The second novel in the Embers of War series, Fleet of Knives continues in the same vein as its predecessor, where it skirts the edge of military science fiction and full blown space opera.
In the aftermath of the Archipelago War and the climactic events in the Gallery, the Trouble Dog and her crew continue to serve the House of Reclamation and help the stranded and endangered ships of the Generality. Meanwhile, Ona Sudak is awaiting execution for her part in the atrocity which ended the Archipelago war, until the titular Fleet of Knives which emerged at the end of Embers of War says it wants her as it’s human admiral.
Confusingly, the titular Fleet of Knives is more often referred to as the Marble Armada for the rest of the series in what I assume is more of an editorial decision that Fleet of Knives made a better book title.
Meanwhile, Johnny Schultz and his crew of the salvage ship, Lucy’s Ghost are looking to pick over the bones of an ancient alien derelict. The problem is that they get attacked by something in the hypervoid and find themselves stranded on the derelict, pursued by some voracious predators.

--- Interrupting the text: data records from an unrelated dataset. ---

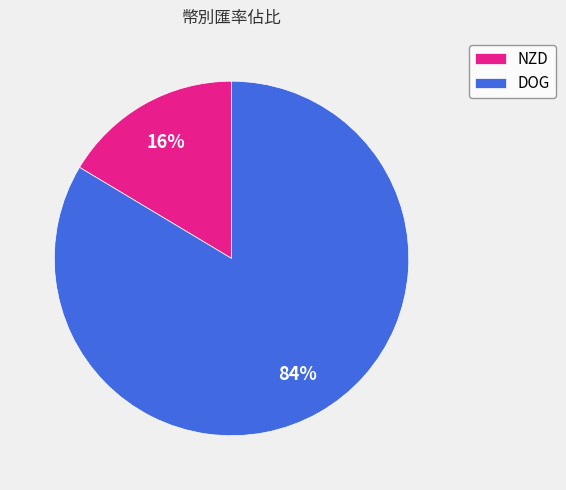

To the nearest percent, what percentage of the pie is DOG?

84%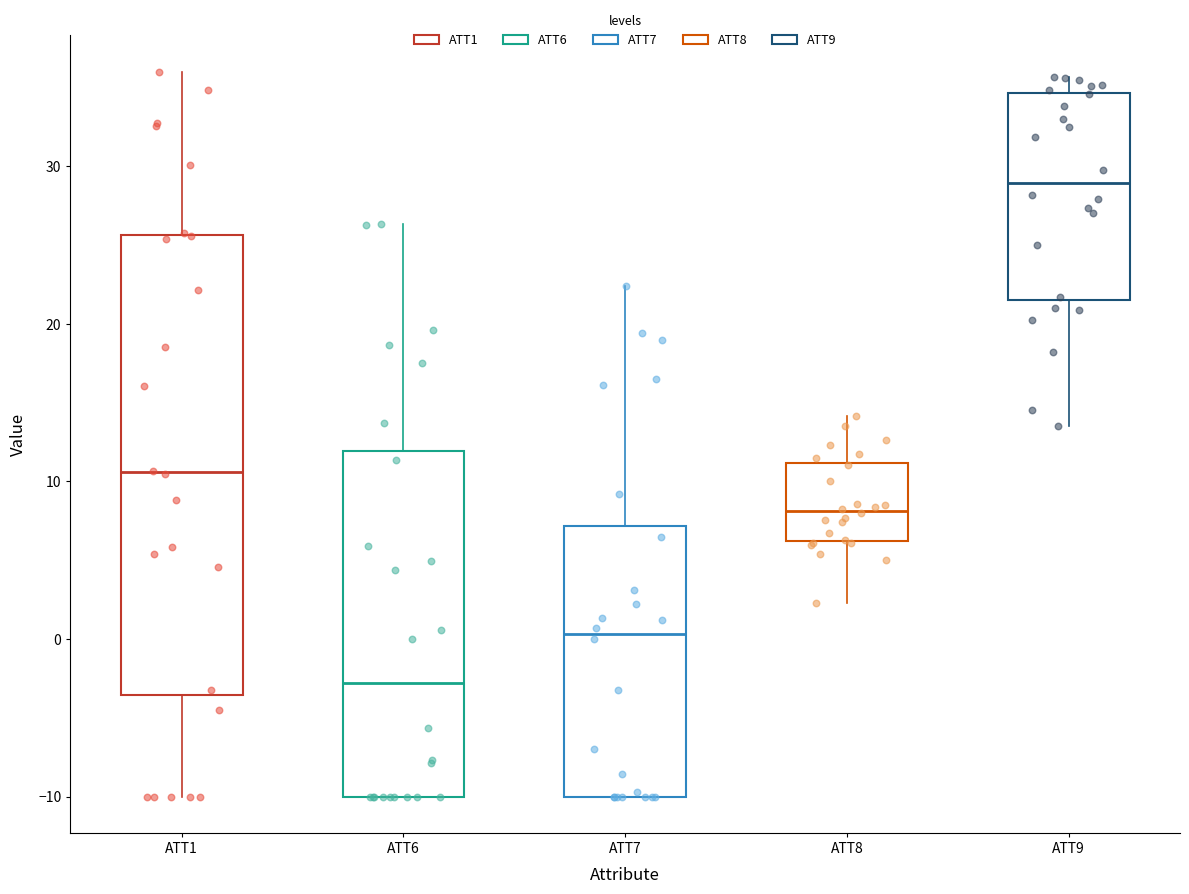

Reading left to right, transcribe this box plot: for each box, give where its median line is, the range the box spans, and where its two whiskers end, as read against the y-axis. The values are not printed on the chart, so give them approximately, as read against the axis.

ATT1: median 11, box -4 to 26, whiskers -10 to 36
ATT6: median -3, box -10 to 12, whiskers -10 to 26
ATT7: median 0, box -10 to 7, whiskers -10 to 22
ATT8: median 8, box 6 to 11, whiskers 2 to 14
ATT9: median 29, box 22 to 35, whiskers 14 to 36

As the Trouble Dog races to rescue them, rumours that the Fleet of Knives has decided to save humanity from war by forcibly disarming and removing their ability to fare between stars reaches the crew…

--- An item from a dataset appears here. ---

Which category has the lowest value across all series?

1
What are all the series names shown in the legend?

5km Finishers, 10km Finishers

Fleet of Knives mixes up the formula from its predecessor by adding the crew of the Lucy’s Ghost, most notably Johnny Schulz, Riley Addison and Lucy herself. Their coming together in adversity and flight from the unforeseen alien monsters mirrors Sudak’s flight through the Brain in the previous book but with a distinctly more horrific aspect almost reminiscent of Alien.

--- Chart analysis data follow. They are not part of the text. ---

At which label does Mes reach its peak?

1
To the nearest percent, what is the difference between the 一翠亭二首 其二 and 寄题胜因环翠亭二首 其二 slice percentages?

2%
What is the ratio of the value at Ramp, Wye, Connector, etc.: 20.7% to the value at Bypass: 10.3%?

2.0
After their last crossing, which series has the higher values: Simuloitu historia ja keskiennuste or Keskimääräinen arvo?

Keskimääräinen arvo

It also juxtaposes the atmosphere on the Trouble Dog and the personal horror contrasts neatly with the more galactic scale of the other main plot thread.
The familiar characters – Sal Konstanz, Trouble Dog, Preston, Alva & Nod all add a little more depth over the course of Fleet of Knives but possibly the biggest shift comes from Ona Sudak who goes from unwilling protagonist to full blown antagonist at top speed.
Distinct and deep characterisation remains a weakness in Fleet of Knives with the book hinging more on events and setting than the people involved being especially compelling. That said, there’s a lot of little nods to deeper characters and the story barrels along at such a pace that you hardly have breath to wonder what their motivations are.
Once again, the prose is delightful, especially when dealing with the wondrous otherness of the galaxy and the close third person viewpoint in the head of major characters helps to point the camera where it needs to be rather than spending too much time staring out of the window being thoughtful.
I absolutely adore every chapter written from Trouble Dog or Nod’s perspective. They tend to be short, but they’re arguably the most evocative parts of the book.
Fleet of Knives more than lives up to Embers of War and manages to avoid the trap of many second parts of trilogies by being a compelling story in it’s own right and not just a bridge to the final act.
Highly recommended for fans of Iain M. Banks or the Expanse.